* BEGIN Excerpted data *

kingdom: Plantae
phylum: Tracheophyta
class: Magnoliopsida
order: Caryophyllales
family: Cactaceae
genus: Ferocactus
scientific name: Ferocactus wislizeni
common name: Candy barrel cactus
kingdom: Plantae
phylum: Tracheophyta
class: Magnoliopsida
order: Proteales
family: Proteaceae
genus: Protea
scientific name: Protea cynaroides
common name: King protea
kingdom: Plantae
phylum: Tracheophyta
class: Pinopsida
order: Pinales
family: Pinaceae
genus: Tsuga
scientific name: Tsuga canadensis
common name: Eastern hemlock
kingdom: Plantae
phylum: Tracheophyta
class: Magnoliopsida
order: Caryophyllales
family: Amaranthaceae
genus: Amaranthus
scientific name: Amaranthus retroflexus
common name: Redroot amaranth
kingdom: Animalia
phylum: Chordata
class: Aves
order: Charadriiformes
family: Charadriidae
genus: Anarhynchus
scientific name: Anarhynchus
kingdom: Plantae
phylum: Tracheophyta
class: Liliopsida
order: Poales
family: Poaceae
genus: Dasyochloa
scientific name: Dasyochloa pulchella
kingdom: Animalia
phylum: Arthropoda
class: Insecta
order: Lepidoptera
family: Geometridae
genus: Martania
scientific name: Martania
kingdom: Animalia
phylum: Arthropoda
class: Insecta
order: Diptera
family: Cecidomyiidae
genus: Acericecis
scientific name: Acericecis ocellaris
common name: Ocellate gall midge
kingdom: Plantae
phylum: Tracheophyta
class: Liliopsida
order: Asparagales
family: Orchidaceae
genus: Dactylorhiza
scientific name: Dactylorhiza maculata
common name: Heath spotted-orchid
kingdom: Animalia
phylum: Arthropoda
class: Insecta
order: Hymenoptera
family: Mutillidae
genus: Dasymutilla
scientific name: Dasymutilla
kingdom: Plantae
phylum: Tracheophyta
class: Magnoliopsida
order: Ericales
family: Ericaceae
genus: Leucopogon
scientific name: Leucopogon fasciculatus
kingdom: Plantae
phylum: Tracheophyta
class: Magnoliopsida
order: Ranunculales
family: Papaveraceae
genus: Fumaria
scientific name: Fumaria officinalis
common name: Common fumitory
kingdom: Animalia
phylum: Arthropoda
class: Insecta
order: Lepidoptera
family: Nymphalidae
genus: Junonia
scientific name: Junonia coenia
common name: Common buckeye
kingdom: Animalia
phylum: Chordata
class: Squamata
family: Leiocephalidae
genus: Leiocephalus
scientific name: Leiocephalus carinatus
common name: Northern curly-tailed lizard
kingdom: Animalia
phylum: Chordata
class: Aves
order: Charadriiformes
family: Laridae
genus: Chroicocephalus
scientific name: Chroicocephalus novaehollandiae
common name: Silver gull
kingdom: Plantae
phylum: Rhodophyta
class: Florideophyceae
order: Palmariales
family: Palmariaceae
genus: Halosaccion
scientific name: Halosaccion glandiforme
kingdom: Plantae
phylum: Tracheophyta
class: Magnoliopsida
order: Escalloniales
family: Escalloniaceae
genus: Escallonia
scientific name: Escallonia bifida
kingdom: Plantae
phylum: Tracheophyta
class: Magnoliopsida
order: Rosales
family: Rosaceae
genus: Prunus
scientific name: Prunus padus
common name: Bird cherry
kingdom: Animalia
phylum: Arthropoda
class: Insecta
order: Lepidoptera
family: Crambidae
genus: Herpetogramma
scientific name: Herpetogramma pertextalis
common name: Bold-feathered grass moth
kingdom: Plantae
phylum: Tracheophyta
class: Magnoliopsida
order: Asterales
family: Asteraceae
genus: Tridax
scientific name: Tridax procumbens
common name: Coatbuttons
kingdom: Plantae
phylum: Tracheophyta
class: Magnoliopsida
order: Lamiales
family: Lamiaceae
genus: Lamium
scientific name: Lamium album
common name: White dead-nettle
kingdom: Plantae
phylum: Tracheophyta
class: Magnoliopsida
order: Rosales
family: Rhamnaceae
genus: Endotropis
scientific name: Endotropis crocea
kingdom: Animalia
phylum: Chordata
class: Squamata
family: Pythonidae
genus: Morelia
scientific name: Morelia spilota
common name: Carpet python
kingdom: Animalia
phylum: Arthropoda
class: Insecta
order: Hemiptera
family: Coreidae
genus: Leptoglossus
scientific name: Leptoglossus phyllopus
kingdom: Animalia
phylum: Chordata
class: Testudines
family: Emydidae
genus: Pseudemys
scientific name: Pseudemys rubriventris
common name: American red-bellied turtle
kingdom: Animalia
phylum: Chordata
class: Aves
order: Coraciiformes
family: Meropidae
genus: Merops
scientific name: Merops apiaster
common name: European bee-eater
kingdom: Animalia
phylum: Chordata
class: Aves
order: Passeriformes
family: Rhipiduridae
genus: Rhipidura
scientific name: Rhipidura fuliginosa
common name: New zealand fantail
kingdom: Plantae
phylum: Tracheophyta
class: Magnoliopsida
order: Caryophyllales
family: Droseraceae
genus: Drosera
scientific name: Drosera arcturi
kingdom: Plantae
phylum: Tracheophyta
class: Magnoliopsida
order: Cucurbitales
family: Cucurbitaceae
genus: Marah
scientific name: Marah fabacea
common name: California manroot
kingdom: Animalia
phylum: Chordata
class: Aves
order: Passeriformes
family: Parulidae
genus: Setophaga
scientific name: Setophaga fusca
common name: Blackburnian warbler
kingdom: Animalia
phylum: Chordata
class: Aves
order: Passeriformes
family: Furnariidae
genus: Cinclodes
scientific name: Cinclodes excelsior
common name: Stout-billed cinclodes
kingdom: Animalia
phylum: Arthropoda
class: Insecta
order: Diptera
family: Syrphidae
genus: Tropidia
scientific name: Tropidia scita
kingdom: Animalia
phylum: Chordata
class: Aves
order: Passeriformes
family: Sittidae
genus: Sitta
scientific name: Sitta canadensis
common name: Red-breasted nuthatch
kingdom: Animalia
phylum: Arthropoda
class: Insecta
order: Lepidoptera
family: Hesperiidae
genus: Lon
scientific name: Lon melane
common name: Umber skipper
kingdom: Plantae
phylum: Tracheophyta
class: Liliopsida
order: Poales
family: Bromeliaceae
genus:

* END Excerpted data *

_Job:_ Can you output every line of the entries above as one numbered list, leaving out any blank lines?

_Right answer:_
1. kingdom: Plantae
2. phylum: Tracheophyta
3. class: Magnoliopsida
4. order: Caryophyllales
5. family: Cactaceae
6. genus: Ferocactus
7. scientific name: Ferocactus wislizeni
8. common name: Candy barrel cactus
9. kingdom: Plantae
10. phylum: Tracheophyta
11. class: Magnoliopsida
12. order: Proteales
13. family: Proteaceae
14. genus: Protea
15. scientific name: Protea cynaroides
16. common name: King protea
17. kingdom: Plantae
18. phylum: Tracheophyta
19. class: Pinopsida
20. order: Pinales
21. family: Pinaceae
22. genus: Tsuga
23. scientific name: Tsuga canadensis
24. common name: Eastern hemlock
25. kingdom: Plantae
26. phylum: Tracheophyta
27. class: Magnoliopsida
28. order: Caryophyllales
29. family: Amaranthaceae
30. genus: Amaranthus
31. scientific name: Amaranthus retroflexus
32. common name: Redroot amaranth
33. kingdom: Animalia
34. phylum: Chordata
35. class: Aves
36. order: Charadriiformes
37. family: Charadriidae
38. genus: Anarhynchus
39. scientific name: Anarhynchus
40. kingdom: Plantae
41. phylum: Tracheophyta
42. class: Liliopsida
43. order: Poales
44. family: Poaceae
45. genus: Dasyochloa
46. scientific name: Dasyochloa pulchella
47. kingdom: Animalia
48. phylum: Arthropoda
49. class: Insecta
50. order: Lepidoptera
51. family: Geometridae
52. genus: Martania
53. scientific name: Martania
54. kingdom: Animalia
55. phylum: Arthropoda
56. class: Insecta
57. order: Diptera
58. family: Cecidomyiidae
59. genus: Acericecis
60. scientific name: Acericecis ocellaris
61. common name: Ocellate gall midge
62. kingdom: Plantae
63. phylum: Tracheophyta
64. class: Liliopsida
65. order: Asparagales
66. family: Orchidaceae
67. genus: Dactylorhiza
68. scientific name: Dactylorhiza maculata
69. common name: Heath spotted-orchid
70. kingdom: Animalia
71. phylum: Arthropoda
72. class: Insecta
73. order: Hymenoptera
74. family: Mutillidae
75. genus: Dasymutilla
76. scientific name: Dasymutilla
77. kingdom: Plantae
78. phylum: Tracheophyta
79. class: Magnoliopsida
80. order: Ericales
81. family: Ericaceae
82. genus: Leucopogon
83. scientific name: Leucopogon fasciculatus
84. kingdom: Plantae
85. phylum: Tracheophyta
86. class: Magnoliopsida
87. order: Ranunculales
88. family: Papaveraceae
89. genus: Fumaria
90. scientific name: Fumaria officinalis
91. common name: Common fumitory
92. kingdom: Animalia
93. phylum: Arthropoda
94. class: Insecta
95. order: Lepidoptera
96. family: Nymphalidae
97. genus: Junonia
98. scientific name: Junonia coenia
99. common name: Common buckeye
100. kingdom: Animalia
101. phylum: Chordata
102. class: Squamata
103. family: Leiocephalidae
104. genus: Leiocephalus
105. scientific name: Leiocephalus carinatus
106. common name: Northern curly-tailed lizard
107. kingdom: Animalia
108. phylum: Chordata
109. class: Aves
110. order: Charadriiformes
111. family: Laridae
112. genus: Chroicocephalus
113. scientific name: Chroicocephalus novaehollandiae
114. common name: Silver gull
115. kingdom: Plantae
116. phylum: Rhodophyta
117. class: Florideophyceae
118. order: Palmariales
119. family: Palmariaceae
120. genus: Halosaccion
121. scientific name: Halosaccion glandiforme
122. kingdom: Plantae
123. phylum: Tracheophyta
124. class: Magnoliopsida
125. order: Escalloniales
126. family: Escalloniaceae
127. genus: Escallonia
128. scientific name: Escallonia bifida
129. kingdom: Plantae
130. phylum: Tracheophyta
131. class: Magnoliopsida
132. order: Rosales
133. family: Rosaceae
134. genus: Prunus
135. scientific name: Prunus padus
136. common name: Bird cherry
137. kingdom: Animalia
138. phylum: Arthropoda
139. class: Insecta
140. order: Lepidoptera
141. family: Crambidae
142. genus: Herpetogramma
143. scientific name: Herpetogramma pertextalis
144. common name: Bold-feathered grass moth
145. kingdom: Plantae
146. phylum: Tracheophyta
147. class: Magnoliopsida
148. order: Asterales
149. family: Asteraceae
150. genus: Tridax
151. scientific name: Tridax procumbens
152. common name: Coatbuttons
153. kingdom: Plantae
154. phylum: Tracheophyta
155. class: Magnoliopsida
156. order: Lamiales
157. family: Lamiaceae
158. genus: Lamium
159. scientific name: Lamium album
160. common name: White dead-nettle
161. kingdom: Plantae
162. phylum: Tracheophyta
163. class: Magnoliopsida
164. order: Rosales
165. family: Rhamnaceae
166. genus: Endotropis
167. scientific name: Endotropis crocea
168. kingdom: Animalia
169. phylum: Chordata
170. class: Squamata
171. family: Pythonidae
172. genus: Morelia
173. scientific name: Morelia spilota
174. common name: Carpet python
175. kingdom: Animalia
176. phylum: Arthropoda
177. class: Insecta
178. order: Hemiptera
179. family: Coreidae
180. genus: Leptoglossus
181. scientific name: Leptoglossus phyllopus
182. kingdom: Animalia
183. phylum: Chordata
184. class: Testudines
185. family: Emydidae
186. genus: Pseudemys
187. scientific name: Pseudemys rubriventris
188. common name: American red-bellied turtle
189. kingdom: Animalia
190. phylum: Chordata
191. class: Aves
192. order: Coraciiformes
193. family: Meropidae
194. genus: Merops
195. scientific name: Merops apiaster
196. common name: European bee-eater
197. kingdom: Animalia
198. phylum: Chordata
199. class: Aves
200. order: Passeriformes
201. family: Rhipiduridae
202. genus: Rhipidura
203. scientific name: Rhipidura fuliginosa
204. common name: New zealand fantail
205. kingdom: Plantae
206. phylum: Tracheophyta
207. class: Magnoliopsida
208. order: Caryophyllales
209. family: Droseraceae
210. genus: Drosera
211. scientific name: Drosera arcturi
212. kingdom: Plantae
213. phylum: Tracheophyta
214. class: Magnoliopsida
215. order: Cucurbitales
216. family: Cucurbitaceae
217. genus: Marah
218. scientific name: Marah fabacea
219. common name: California manroot
220. kingdom: Animalia
221. phylum: Chordata
222. class: Aves
223. order: Passeriformes
224. family: Parulidae
225. genus: Setophaga
226. scientific name: Setophaga fusca
227. common name: Blackburnian warbler
228. kingdom: Animalia
229. phylum: Chordata
230. class: Aves
231. order: Passeriformes
232. family: Furnariidae
233. genus: Cinclodes
234. scientific name: Cinclodes excelsior
235. common name: Stout-billed cinclodes
236. kingdom: Animalia
237. phylum: Arthropoda
238. class: Insecta
239. order: Diptera
240. family: Syrphidae
241. genus: Tropidia
242. scientific name: Tropidia scita
243. kingdom: Animalia
244. phylum: Chordata
245. class: Aves
246. order: Passeriformes
247. family: Sittidae
248. genus: Sitta
249. scientific name: Sitta canadensis
250. common name: Red-breasted nuthatch
251. kingdom: Animalia
252. phylum: Arthropoda
253. class: Insecta
254. order: Lepidoptera
255. family: Hesperiidae
256. genus: Lon
257. scientific name: Lon melane
258. common name: Umber skipper
259. kingdom: Plantae
260. phylum: Tracheophyta
261. class: Liliopsida
262. order: Poales
263. family: Bromeliaceae
264. genus:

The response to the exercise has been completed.